*Instructions for the task*:
Reproduce the data below word for word, from the line containing "How many categories are shown in the chart?" through the end of the data, and leave out the pictures.

Extracted records:

========

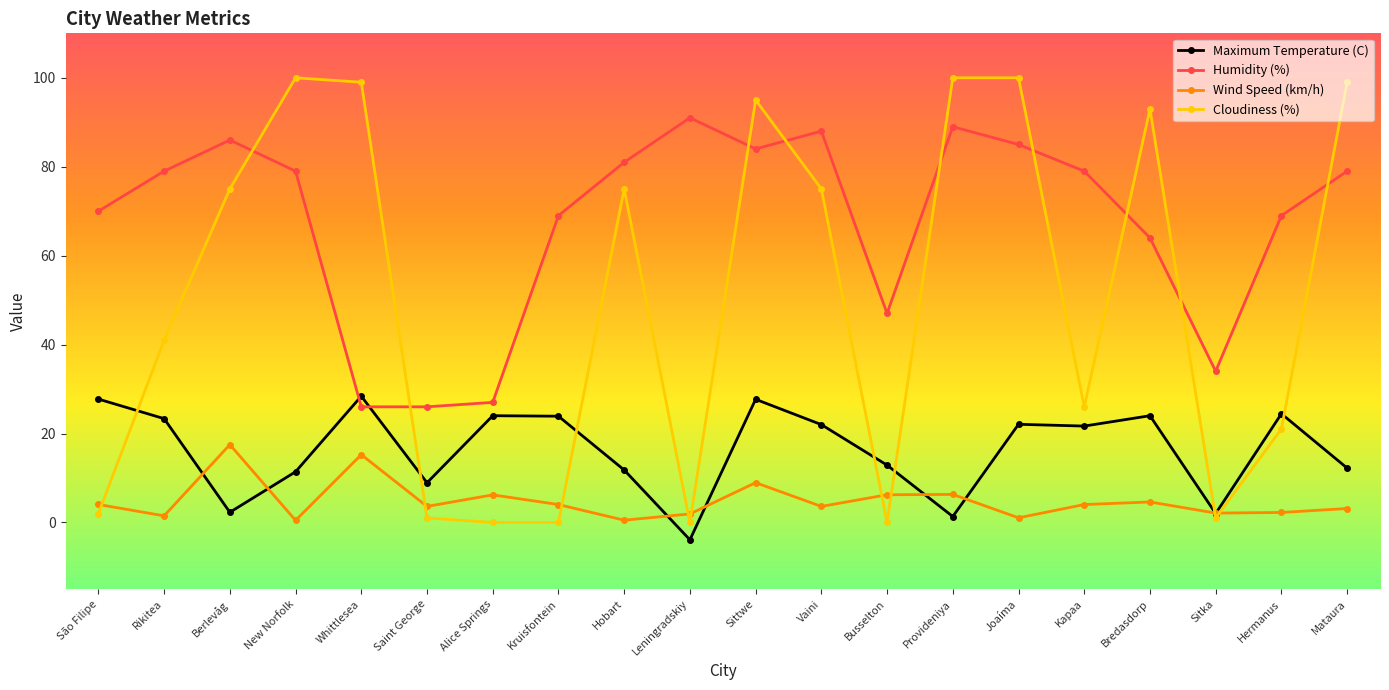

List the series in order of their overall mean, lowest first.

Wind Speed (km/h), Maximum Temperature (C), Cloudiness (%), Humidity (%)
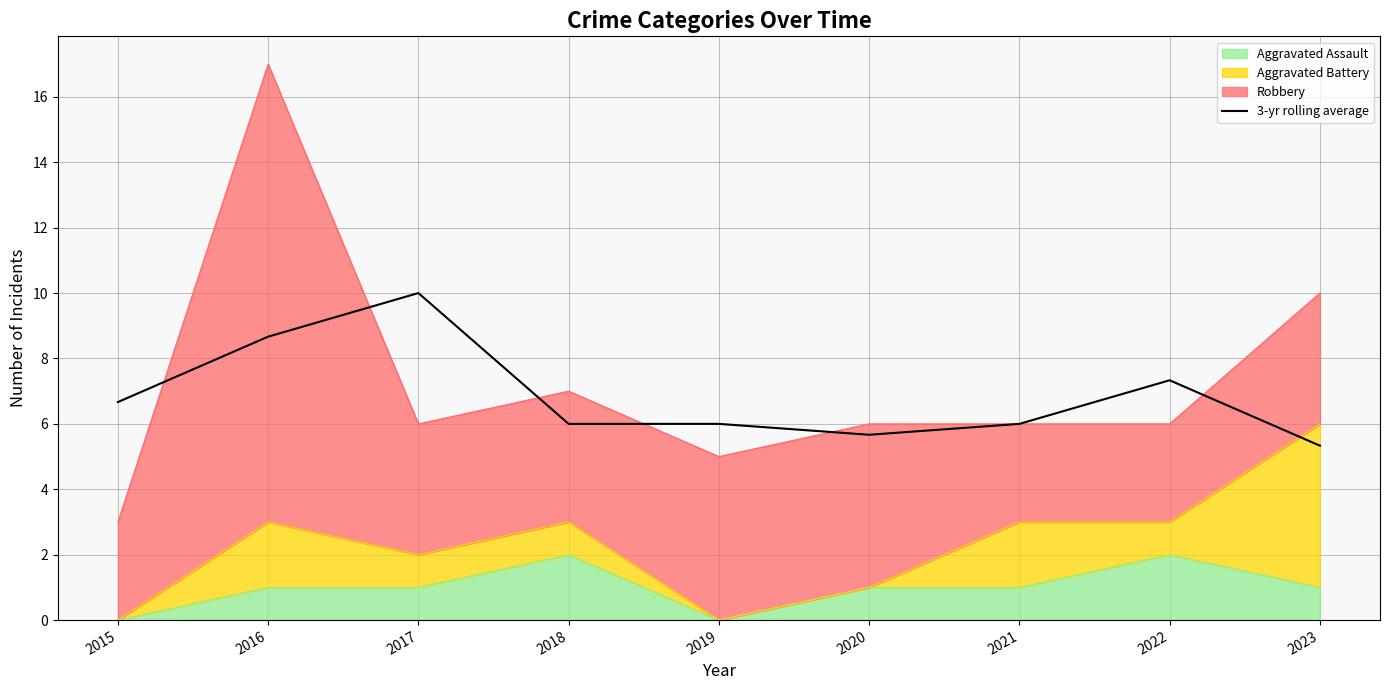

Approximately how many times larger is the value at 2018 compared to 2019?

1.0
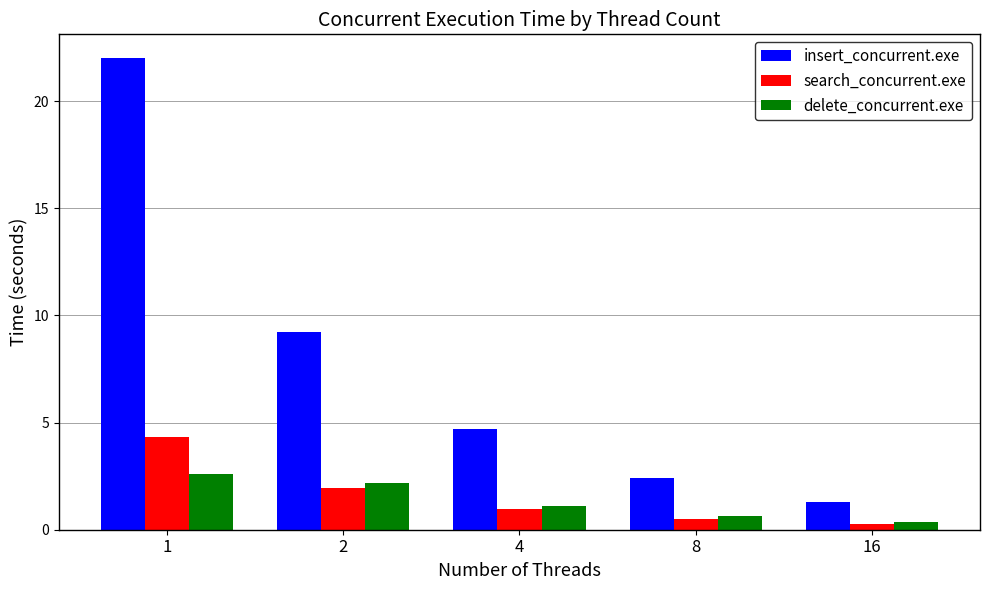

Is it true that delete_concurrent.exe equals 0.7 at 2?

False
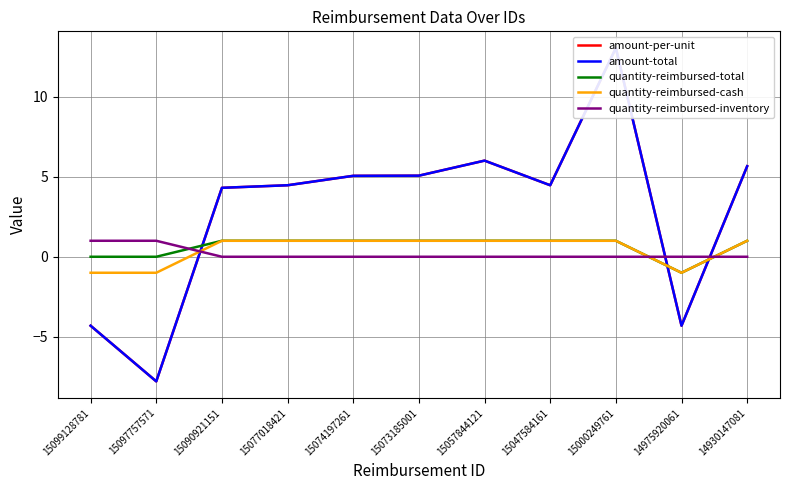

What is the greatest value displayed?

13.1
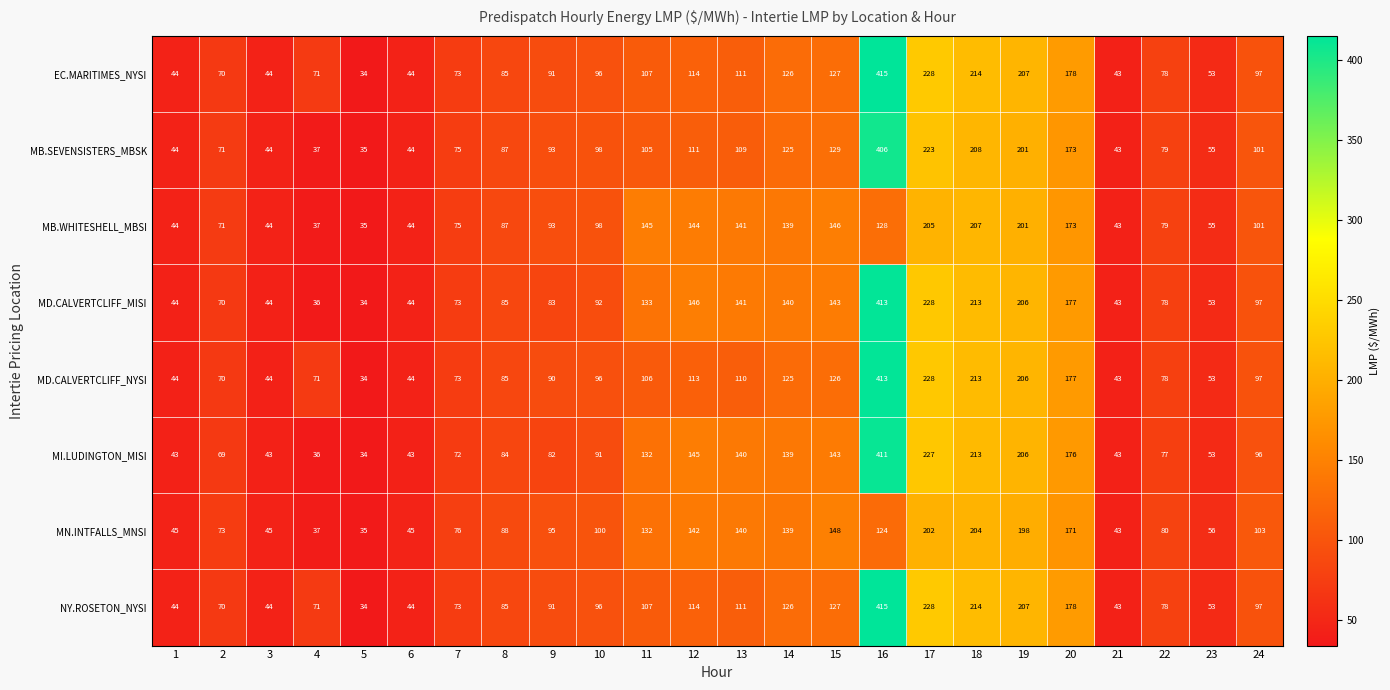

Count the number of categories in the chart.

24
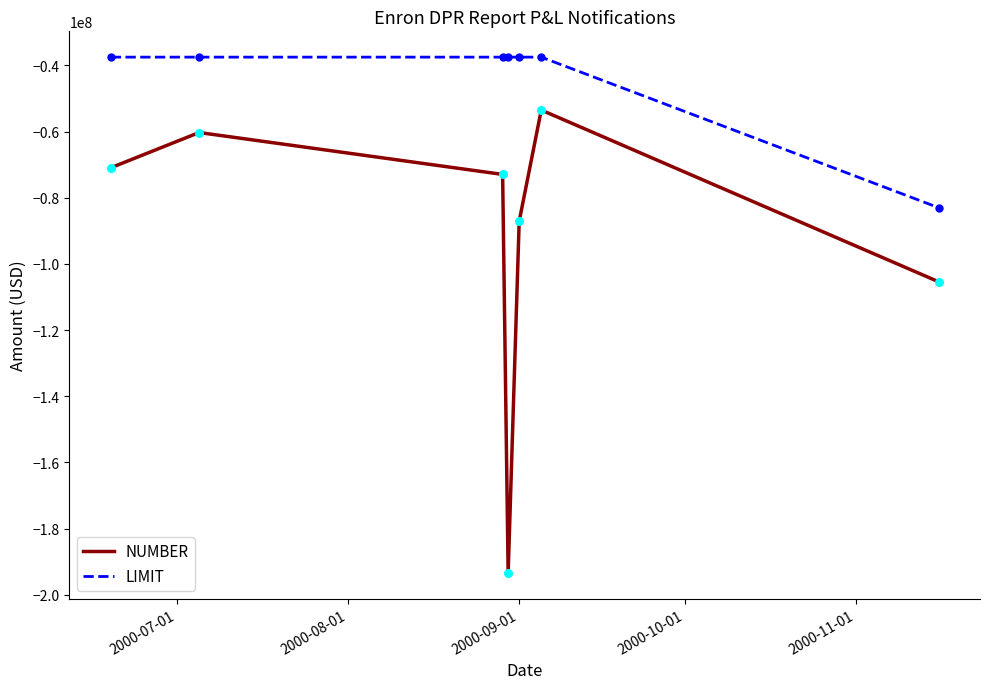

Which series has the largest total across all categories?

LIMIT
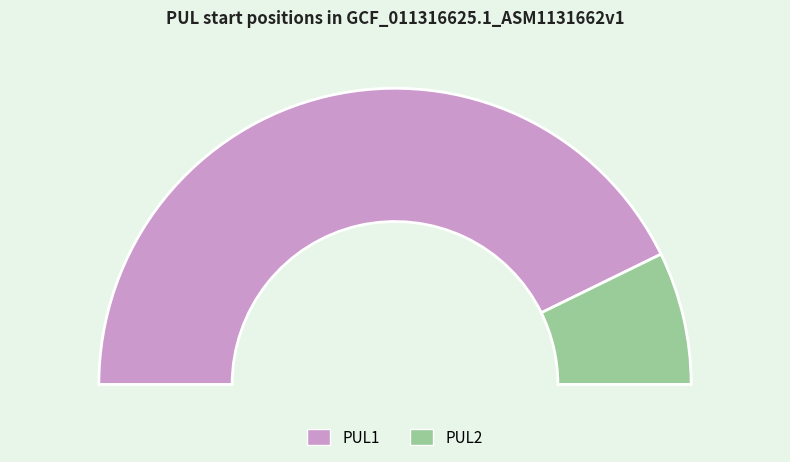

What percentage is the PUL2 slice, to the nearest percent?

14%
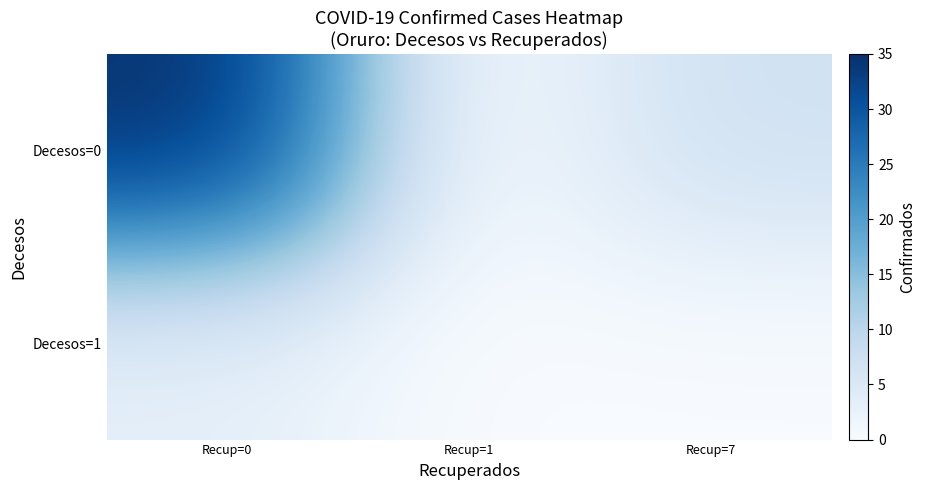

How many categories are shown in the chart?

3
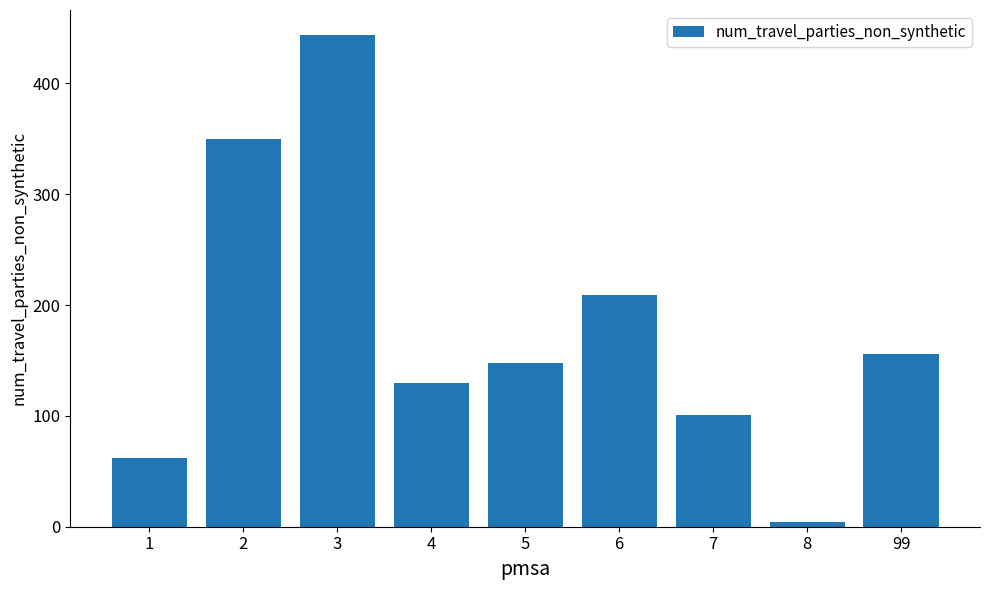

What is the greatest value displayed?

444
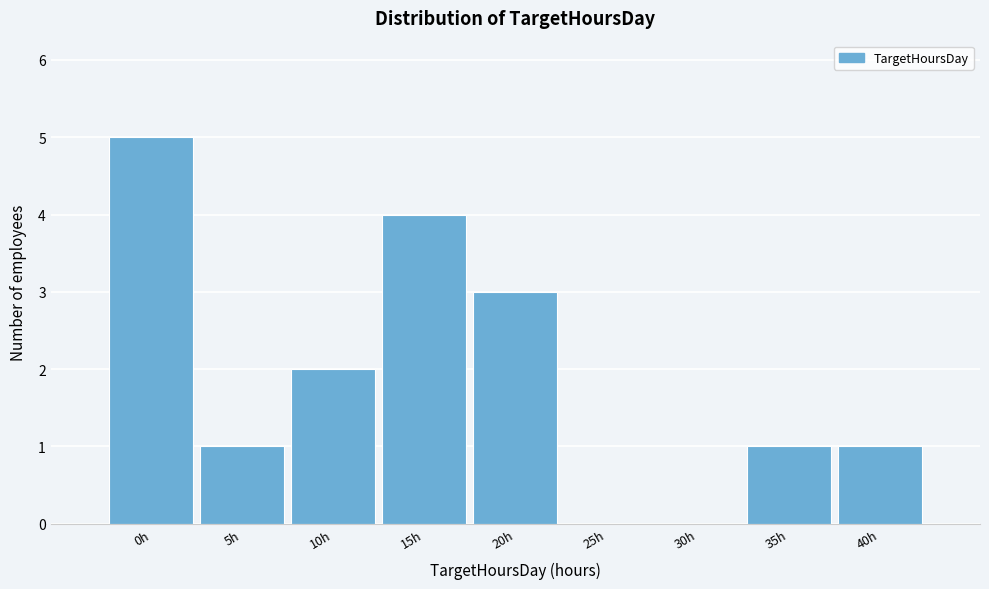

Reading left to right, list all the values displayed in this chart.

0h=5	5h=1	10h=2	15h=4	20h=3	25h=0	30h=0	35h=1	40h=1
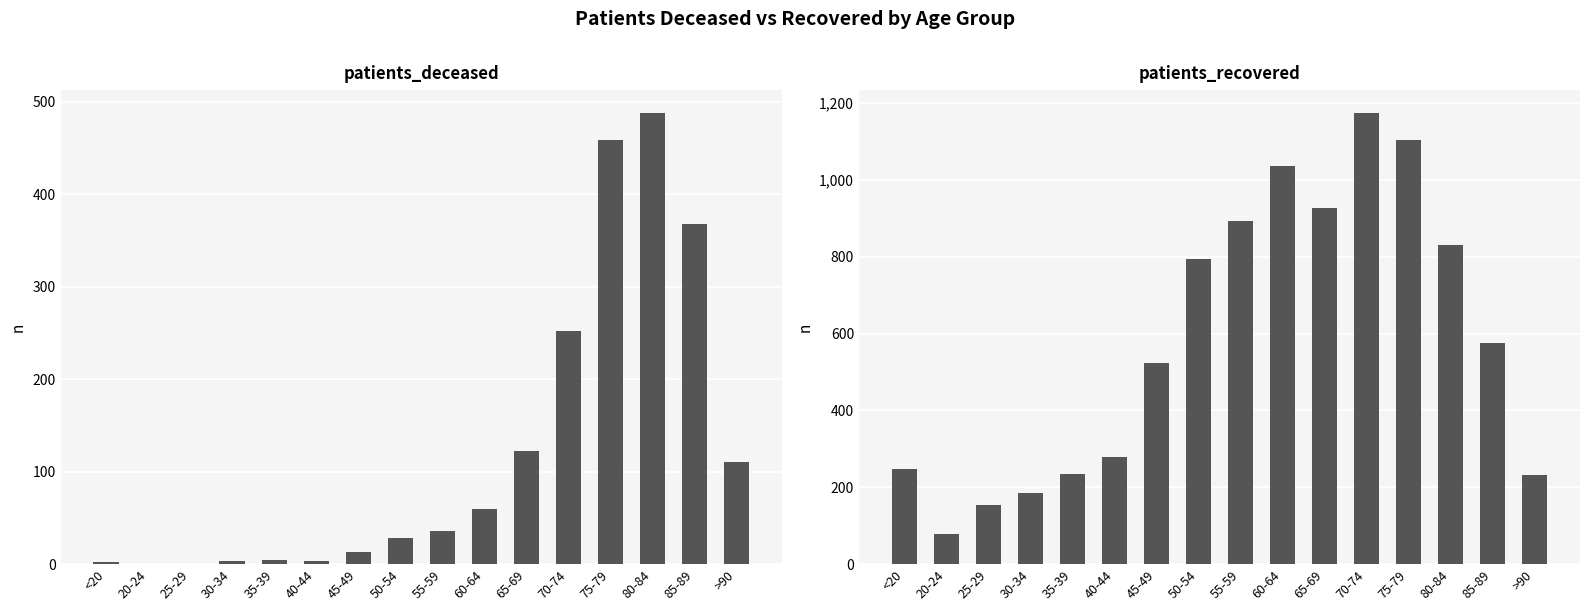

What is the label of the 3rd bar from the right?

80-84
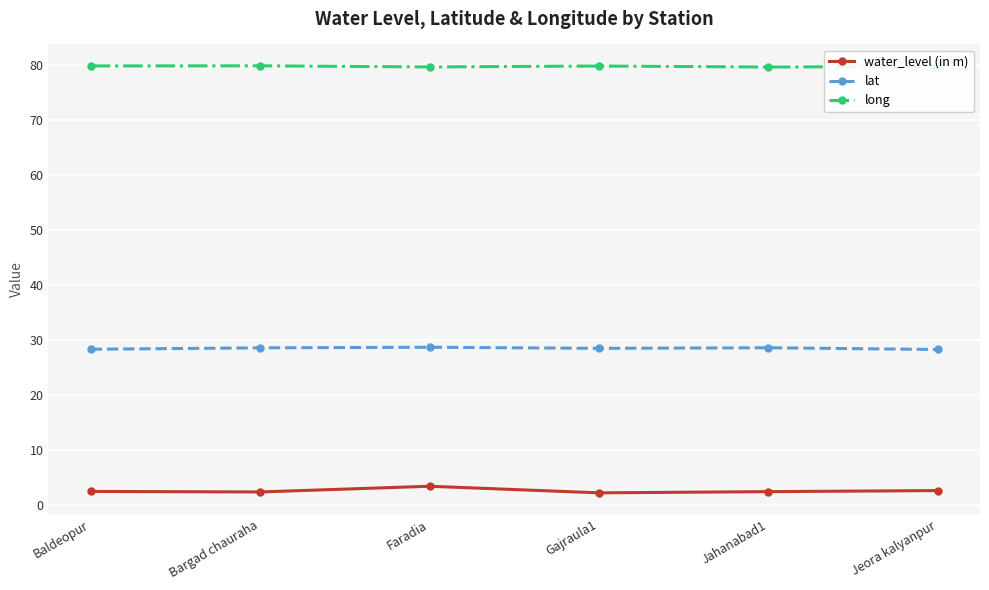

True or false: lat has more than 0 interior local peaks.

True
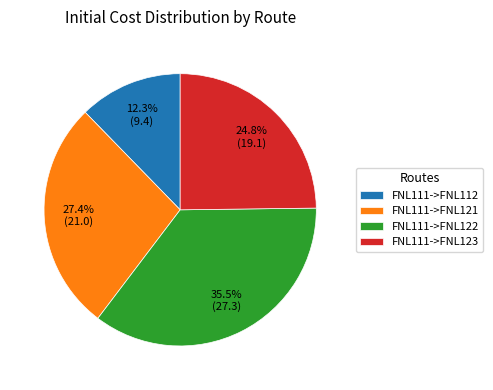

How many segments does this pie chart have?

4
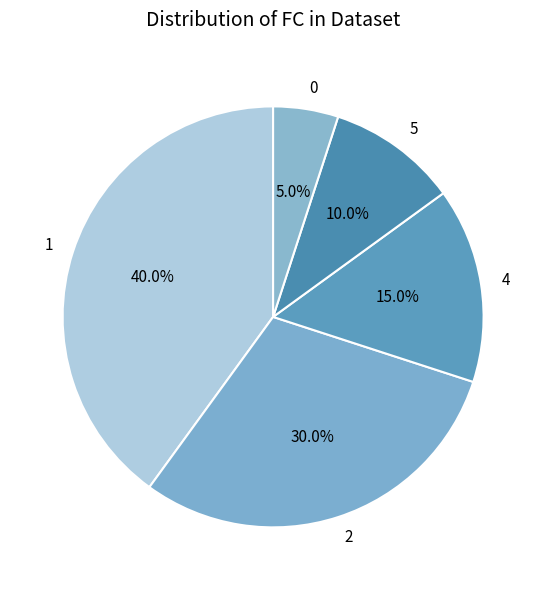

What is the total percentage of 1 and 5?

50.0%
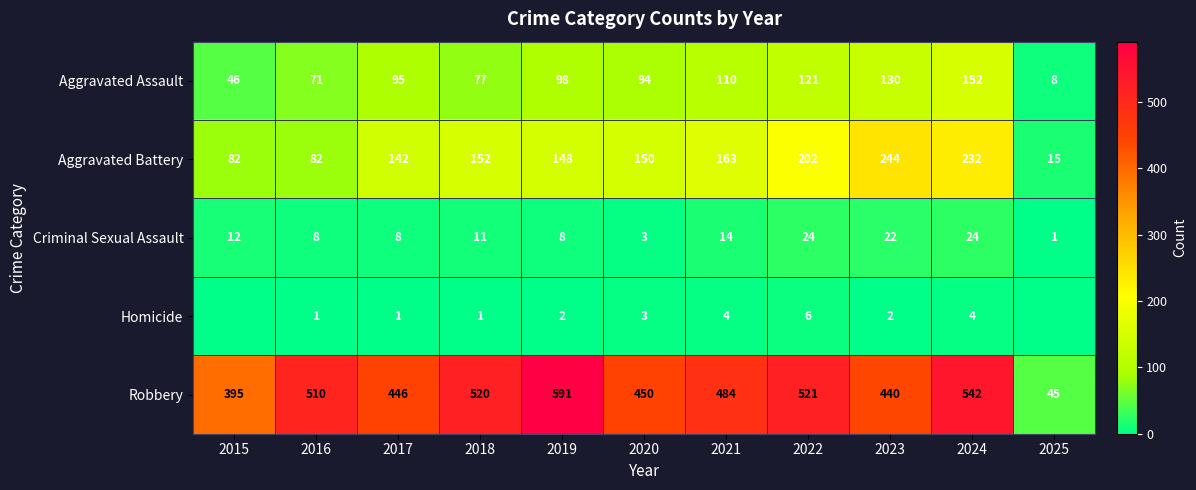

Is it true that Aggravated Assault equals 31 at 2020?

False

========

*Response to the exercise*:
How many categories are shown in the chart?

3

What is the greatest value displayed?

444

Reading left to right, list all the values displayed in this chart.

0h=5	5h=1	10h=2	15h=4	20h=3	25h=0	30h=0	35h=1	40h=1

What is the label of the 3rd bar from the right?

80-84

True or false: lat has more than 0 interior local peaks.

True

How many segments does this pie chart have?

4

What is the total percentage of 1 and 5?

50.0%

Is it true that Aggravated Assault equals 31 at 2020?

False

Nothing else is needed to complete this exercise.